January 22, 2025·9 min reademployee conflictmanager trainingconflict resolution

Why Managers Struggle With Employee Conflict

Managing conflict between employees is one of the most uncomfortable responsibilities in a manager's role — and one of the least formally prepared for. Most managers are promoted based on technical competence or individual performance, not interpersonal facilitation skill. When conflict arrives, their instinct is often either to ignore it (hoping it resolves itself) or to intervene clumsily in ways that escalate rather than de-escalate.

Neither approach serves the organization, the employees involved, or the manager's own career. Ignored conflict compounds: what starts as a personality clash becomes a performance issue, then a formal complaint, then an HR investigation. Clumsy intervention without a structured process often produces outcomes that feel unfair to at least one party, creating resentment and the perception of managerial favoritism.

The good news is that effective conflict intervention is a learnable skill, not an innate talent. Managers who follow a structured, consistent process are dramatically more effective than those who improvise — regardless of their natural interpersonal style. This guide provides that structure in seven concrete steps.

Understanding the true cost of unresolved workplace conflict can help managers overcome the temptation to avoid difficult conversations. The cost of inaction almost always exceeds the cost of early intervention.

Step 1: Recognize Conflict Early — Before It Escalates

Manager noticing team tension during a meeting, preparing to intervene

Early recognition of conflict signals allows managers to intervene when resolution is still straightforward.

The single most important thing a manager can do is intervene early. Research consistently shows that the effort required to resolve conflict increases exponentially with time. A two-person dispute that could be addressed in a single 30-minute conversation at week one typically requires formal HR involvement, documented processes, and weeks of management attention if left unaddressed for two months.

Early warning signals include: changes in communication patterns (employees who used to collaborate directly now routing everything through intermediaries), visible tension in team meetings, one employee making negative comments about another to third parties, a drop in collaborative output between previously aligned individuals, or one party avoiding shared spaces or meetings where the other is present.

# [MATERIAL SUPPLIED]
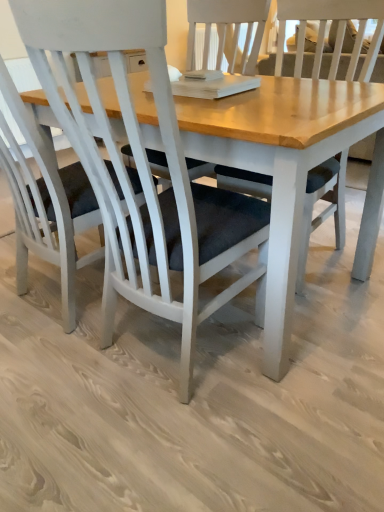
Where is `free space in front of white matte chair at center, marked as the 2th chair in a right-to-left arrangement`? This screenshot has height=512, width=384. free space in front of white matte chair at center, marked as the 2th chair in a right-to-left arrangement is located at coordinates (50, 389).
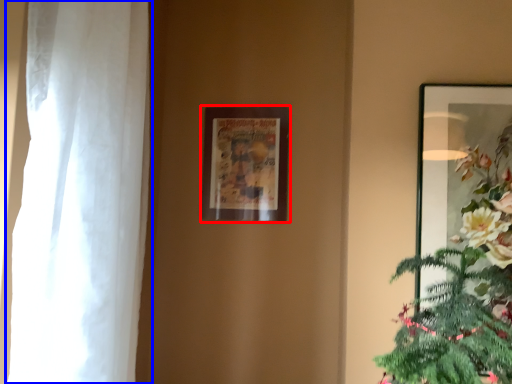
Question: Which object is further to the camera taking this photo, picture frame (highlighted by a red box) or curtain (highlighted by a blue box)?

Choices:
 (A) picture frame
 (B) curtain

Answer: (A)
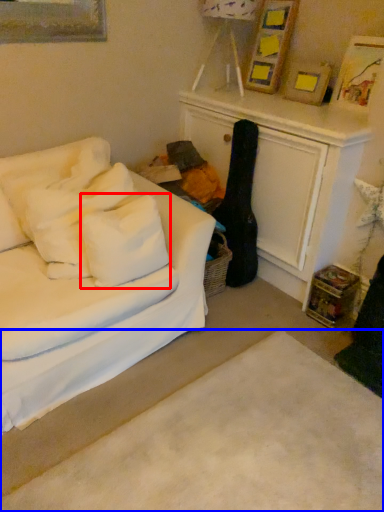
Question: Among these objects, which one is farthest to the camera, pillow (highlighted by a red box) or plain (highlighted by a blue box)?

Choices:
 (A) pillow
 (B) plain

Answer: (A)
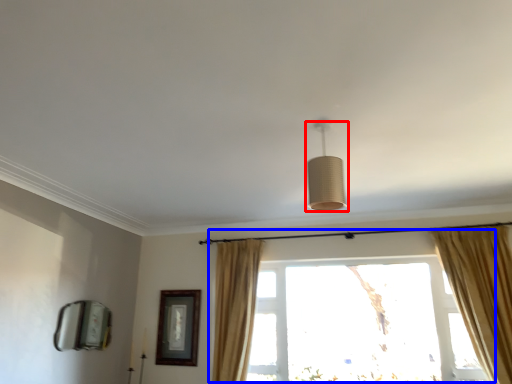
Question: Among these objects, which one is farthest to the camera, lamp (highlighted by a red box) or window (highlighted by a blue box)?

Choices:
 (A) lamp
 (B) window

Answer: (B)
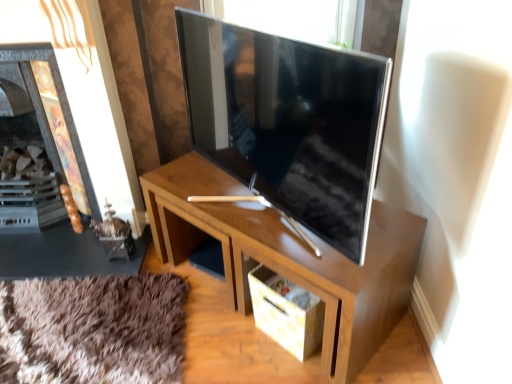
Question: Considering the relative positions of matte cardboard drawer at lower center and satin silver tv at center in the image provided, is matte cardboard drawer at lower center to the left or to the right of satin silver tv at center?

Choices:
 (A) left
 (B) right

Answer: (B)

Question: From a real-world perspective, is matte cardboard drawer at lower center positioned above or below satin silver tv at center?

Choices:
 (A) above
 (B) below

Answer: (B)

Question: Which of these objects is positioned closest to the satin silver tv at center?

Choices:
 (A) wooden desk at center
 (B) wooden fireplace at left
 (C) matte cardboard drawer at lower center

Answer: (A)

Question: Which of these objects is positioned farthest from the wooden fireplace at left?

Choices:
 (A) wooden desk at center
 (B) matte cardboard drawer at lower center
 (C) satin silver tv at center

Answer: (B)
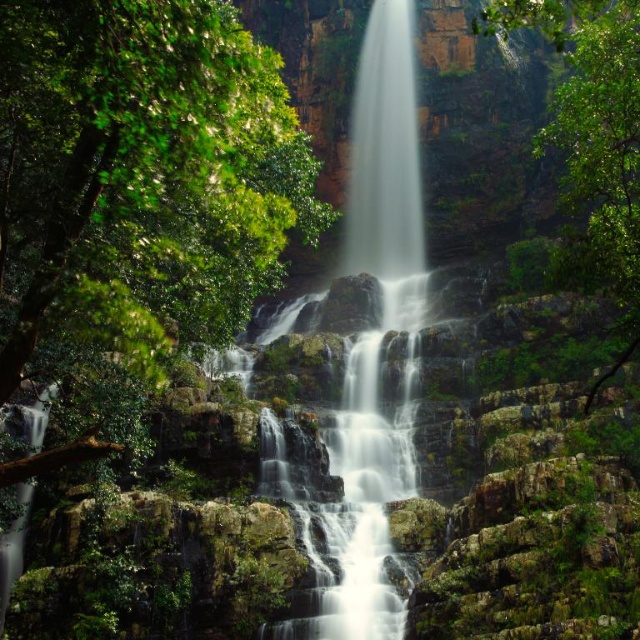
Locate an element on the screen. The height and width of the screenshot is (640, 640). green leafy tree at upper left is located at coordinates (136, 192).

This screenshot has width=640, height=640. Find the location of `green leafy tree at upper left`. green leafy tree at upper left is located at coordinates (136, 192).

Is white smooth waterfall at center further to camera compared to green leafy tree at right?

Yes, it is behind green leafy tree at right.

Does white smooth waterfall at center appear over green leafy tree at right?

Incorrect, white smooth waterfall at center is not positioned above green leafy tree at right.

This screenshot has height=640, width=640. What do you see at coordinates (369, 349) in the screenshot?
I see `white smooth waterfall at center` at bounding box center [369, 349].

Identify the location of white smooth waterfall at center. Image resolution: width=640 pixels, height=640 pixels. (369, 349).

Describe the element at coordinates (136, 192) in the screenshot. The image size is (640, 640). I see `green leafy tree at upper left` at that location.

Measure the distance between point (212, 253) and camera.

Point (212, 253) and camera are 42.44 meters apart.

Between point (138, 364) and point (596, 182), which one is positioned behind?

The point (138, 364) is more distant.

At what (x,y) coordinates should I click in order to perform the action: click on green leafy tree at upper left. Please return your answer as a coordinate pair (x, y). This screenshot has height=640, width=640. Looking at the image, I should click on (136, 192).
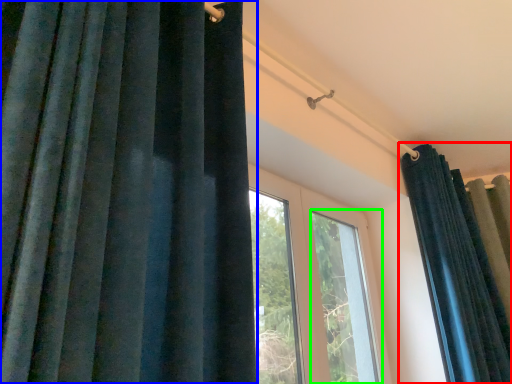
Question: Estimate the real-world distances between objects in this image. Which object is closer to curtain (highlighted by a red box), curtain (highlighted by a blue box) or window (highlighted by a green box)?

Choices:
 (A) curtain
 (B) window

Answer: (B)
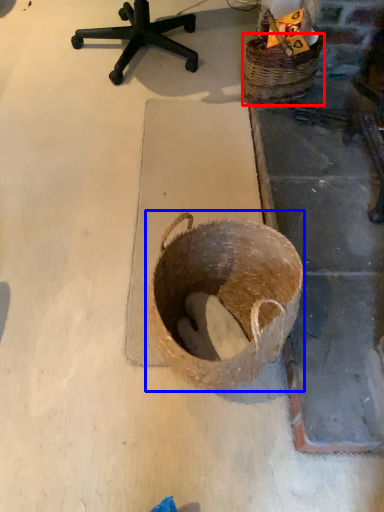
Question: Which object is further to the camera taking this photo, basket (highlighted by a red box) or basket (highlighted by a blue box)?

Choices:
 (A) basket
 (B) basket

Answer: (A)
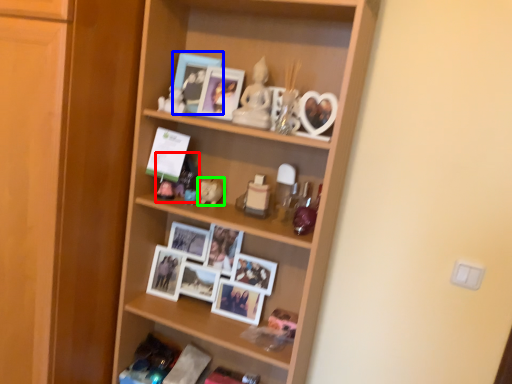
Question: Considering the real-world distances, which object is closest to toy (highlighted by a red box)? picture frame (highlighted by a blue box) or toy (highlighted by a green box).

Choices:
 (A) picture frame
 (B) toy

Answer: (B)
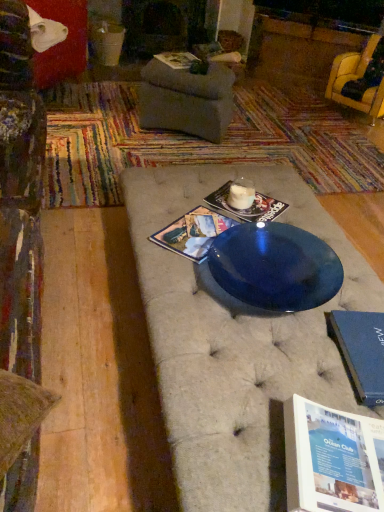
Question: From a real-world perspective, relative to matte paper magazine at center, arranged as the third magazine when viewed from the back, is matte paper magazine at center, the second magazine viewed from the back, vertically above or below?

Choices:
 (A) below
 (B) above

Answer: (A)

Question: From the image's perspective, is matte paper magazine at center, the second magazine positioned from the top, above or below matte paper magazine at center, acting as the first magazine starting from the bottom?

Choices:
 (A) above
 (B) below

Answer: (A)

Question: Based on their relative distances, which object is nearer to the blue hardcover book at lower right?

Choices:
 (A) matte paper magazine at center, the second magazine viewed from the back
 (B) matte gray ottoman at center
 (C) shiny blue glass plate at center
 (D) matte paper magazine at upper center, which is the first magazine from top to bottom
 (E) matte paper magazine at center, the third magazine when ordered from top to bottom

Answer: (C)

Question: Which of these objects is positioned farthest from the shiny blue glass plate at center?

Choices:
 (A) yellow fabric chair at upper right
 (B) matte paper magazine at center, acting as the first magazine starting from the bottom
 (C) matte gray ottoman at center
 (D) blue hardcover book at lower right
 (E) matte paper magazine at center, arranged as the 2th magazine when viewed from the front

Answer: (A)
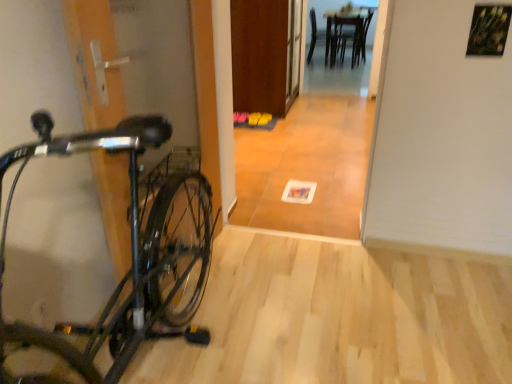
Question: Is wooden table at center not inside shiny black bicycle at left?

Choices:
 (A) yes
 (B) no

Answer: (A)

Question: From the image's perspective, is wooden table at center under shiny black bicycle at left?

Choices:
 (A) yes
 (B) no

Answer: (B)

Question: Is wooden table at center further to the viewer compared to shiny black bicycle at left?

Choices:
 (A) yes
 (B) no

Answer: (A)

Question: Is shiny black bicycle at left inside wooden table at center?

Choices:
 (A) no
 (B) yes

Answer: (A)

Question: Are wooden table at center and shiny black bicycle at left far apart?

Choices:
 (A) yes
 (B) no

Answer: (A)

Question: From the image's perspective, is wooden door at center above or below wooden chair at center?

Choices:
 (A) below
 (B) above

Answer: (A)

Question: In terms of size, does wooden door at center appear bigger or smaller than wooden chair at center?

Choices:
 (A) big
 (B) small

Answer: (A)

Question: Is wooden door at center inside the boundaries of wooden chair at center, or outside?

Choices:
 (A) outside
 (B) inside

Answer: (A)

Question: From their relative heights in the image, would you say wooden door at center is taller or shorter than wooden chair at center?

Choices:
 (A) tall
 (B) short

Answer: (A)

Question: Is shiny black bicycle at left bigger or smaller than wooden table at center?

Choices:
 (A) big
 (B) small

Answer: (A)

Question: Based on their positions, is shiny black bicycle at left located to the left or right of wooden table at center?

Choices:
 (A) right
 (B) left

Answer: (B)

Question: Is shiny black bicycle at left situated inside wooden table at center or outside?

# [REQUEST]
Do these statements agree with the article on employee conflict above? Answer yes or no for each, quoting the words from the article that settle it. 1. Most managers are promoted because of their interpersonal facilitation skill. 2. The guide sets out its process in seven steps. 3. Effective conflict intervention is described as an innate talent.

# [RESPONSE TO THE TASK]
1. No: "Most managers are promoted based on technical competence or individual performance, not interpersonal facilitation skill."
2. Yes: "This guide provides that structure in seven concrete steps."
3. No: "effective conflict intervention is a learnable skill, not an innate talent."